See here in partition:

isempty(blocks) && return [TextBlock(s, tokens)]
# disable additional blocks if desired
isempty(disable) || filter!(t -> disable, blocks)
# Form a full partition with text blocks and blocks.
parent = parent_string(s)
first_block = blocks[1]
last_block = blocks[end]
# add Text at beginning if first block is not there
if from(s) < from(first_block)
inter = subs(parent, from(s), prev_index(first_block))
tb = TextBlock(inter, tokens)
push!(parts, tb)
# Go through blocks and add text with what's between them
for i in 1:length(blocks)-1
bi = blocks[i]
bip1 = blocks[i+1]
push!(parts, blocks[i])
inter = subs(parent, next_index(bi), prev_index(bip1))
isempty(inter) || push!(parts, TextBlock(inter, tokens))
push!(parts, last_block)
# add Text at the end if last block is not there
if to(s) > to(last_block)
inter = subs(parent, next_index(last_block), to(s))
push!(parts, TextBlock(inter, tokens))

The relevant function was using findfirst/findlast and it ended up being accumulating a lot

function TextBlock(ss::SS, it=EMPTY_TOKEN_SVEC)::Block
isempty(it) && return Block(:TEXT, ss)
fss = from(ss)
tss = to(ss)
i = findfirst(t -> fss <= from(t), it)
j = findlast(t -> to(t) <= tss && !is_eos(t), it)
any(isnothing, (i, j)) && return Block(:TEXT, ss)
inner_tokens = @view it[i:j]
return Block(:TEXT, ss, inner_tokens)

However there's no magic, if we have to retokenize every text block on the Franklin side, it does take some time; so ideally we'd do this in a performant way at TextBlock that does not use this findfirst/findlast stuff.
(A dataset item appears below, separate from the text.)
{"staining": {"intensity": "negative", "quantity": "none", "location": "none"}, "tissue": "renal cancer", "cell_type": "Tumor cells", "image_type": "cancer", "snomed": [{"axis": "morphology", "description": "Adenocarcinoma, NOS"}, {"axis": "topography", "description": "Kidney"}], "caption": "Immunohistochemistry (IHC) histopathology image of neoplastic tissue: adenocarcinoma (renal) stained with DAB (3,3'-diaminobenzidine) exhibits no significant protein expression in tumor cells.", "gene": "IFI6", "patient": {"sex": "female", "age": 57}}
once this is done; need to make Xranklin use it properly; e.g. processing env stuff needs to use the inner tokens instead of just repartitioning.

also potentially item candidates, rows, links, ...

for link stuff, need to review whether the stuff done in Xranklin is not over the top; seems like there's link-type detection again from this should not be required.